◆ **ZUR AUFGABE**
Führe den folgenden Auszug über Einkaufen und Handeln auf Bali nach seinem letzten Satz weiter.

─── AUSGEWÄHLTER AUSZUG

Momentan ist dieser Lebensbereich auf Bali für uns recht überschaubar. Wir kaufen ein bis zweimal die Woche in einem der kleinen Supermärkte ein, ganz ohne zu handeln. Andere Läden oder Märkte haben wir in der Umgebung von Pemuteran bisher nicht erkunden können.

Ablehnende Haltung

An sich interessieren wir uns nicht sonderlich fürs Einkaufen, aber ein paar Andenken bringen wir für gewöhnlich von unseren Reisen mit. Dieses Mal bin ich mir da nicht so sicher und vielleicht spuken gerade deshalb Erinnerungen an kaufen und handeln in meinem Kopf herum. Dabei habe ich im Februar in Amed – reichlich spät nach all den Jahren, ich gebe es zu – endlich meine Erleuchtung in punkto Handeln erleben dürfen.

──────
─── EINTRÄGE IM DATENSATZ

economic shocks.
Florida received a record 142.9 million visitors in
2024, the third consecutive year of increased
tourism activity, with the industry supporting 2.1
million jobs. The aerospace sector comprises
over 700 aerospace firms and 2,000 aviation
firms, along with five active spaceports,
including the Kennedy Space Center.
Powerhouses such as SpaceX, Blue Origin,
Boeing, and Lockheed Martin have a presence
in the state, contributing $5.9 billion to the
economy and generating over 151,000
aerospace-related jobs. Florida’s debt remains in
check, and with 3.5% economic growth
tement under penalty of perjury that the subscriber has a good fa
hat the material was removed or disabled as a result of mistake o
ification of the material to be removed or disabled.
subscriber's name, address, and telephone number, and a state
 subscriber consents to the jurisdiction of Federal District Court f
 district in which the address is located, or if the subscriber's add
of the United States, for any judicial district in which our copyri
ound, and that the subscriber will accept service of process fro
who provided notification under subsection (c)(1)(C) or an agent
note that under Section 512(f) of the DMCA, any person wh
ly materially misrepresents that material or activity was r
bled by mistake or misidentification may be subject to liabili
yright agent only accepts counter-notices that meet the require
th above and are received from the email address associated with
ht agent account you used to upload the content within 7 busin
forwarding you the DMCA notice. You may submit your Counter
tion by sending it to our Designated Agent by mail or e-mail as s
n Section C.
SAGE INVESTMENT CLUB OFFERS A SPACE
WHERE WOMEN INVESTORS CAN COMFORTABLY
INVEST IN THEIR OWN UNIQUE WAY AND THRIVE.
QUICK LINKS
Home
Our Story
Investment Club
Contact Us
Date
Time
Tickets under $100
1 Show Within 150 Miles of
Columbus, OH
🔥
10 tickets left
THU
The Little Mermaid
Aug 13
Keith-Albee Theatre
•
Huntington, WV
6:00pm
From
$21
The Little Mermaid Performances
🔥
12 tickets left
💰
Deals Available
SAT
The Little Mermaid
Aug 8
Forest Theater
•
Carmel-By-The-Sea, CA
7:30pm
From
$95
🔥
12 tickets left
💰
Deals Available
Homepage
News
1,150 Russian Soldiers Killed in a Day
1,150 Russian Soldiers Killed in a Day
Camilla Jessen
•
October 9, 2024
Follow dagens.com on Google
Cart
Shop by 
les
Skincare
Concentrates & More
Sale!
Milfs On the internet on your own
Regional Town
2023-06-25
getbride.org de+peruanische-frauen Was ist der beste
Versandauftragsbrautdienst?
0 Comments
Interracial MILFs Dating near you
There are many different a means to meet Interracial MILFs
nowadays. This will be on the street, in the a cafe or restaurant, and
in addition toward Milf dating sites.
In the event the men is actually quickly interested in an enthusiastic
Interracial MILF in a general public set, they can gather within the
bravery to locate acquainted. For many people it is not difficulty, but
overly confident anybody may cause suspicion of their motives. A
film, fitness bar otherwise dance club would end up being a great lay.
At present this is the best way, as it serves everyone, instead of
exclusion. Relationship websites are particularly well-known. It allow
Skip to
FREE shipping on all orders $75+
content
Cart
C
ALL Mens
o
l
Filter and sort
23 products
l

──────

◆ **DIE ANTWORT**
Ich fühlte mich immer unwohl, wenn ich Preise verhandeln musste, und habe diese innere Haltung stetig befeuert, indem ich mir und anderen erzählte, wie sehr ich es hasste. Seitdem Yoeri mich durchs Leben begleitet, hat er mir in mühsamer Wiederholung ausgetrieben, solche nichtigen Dinge hassen zu wollen. Viel zu viele Emotionen, die du dort hineingibst, Energieverschwendung, erklärte er. Recht hat er.

Nichtsdestotrotz hegte und pflegte ich weiterhin meine grundsätzliche Abneigung, Preise verhandeln zu müssen. Mit Yoeri an meiner Seite musste ich allerdings nicht auf jegliche Einkäufe dieser Art verzichten. Denn er hat von seiner Mutter gelernt, dass es sich immer und überall lohnt, nach einem Preisnachlass zu fragen. Anschließend ist er durch die harte Schule Ägyptens gegangen, wo er jeden Tag aufs Neue, sogar die Preise aushandeln musste, die fest angeschrieben standen.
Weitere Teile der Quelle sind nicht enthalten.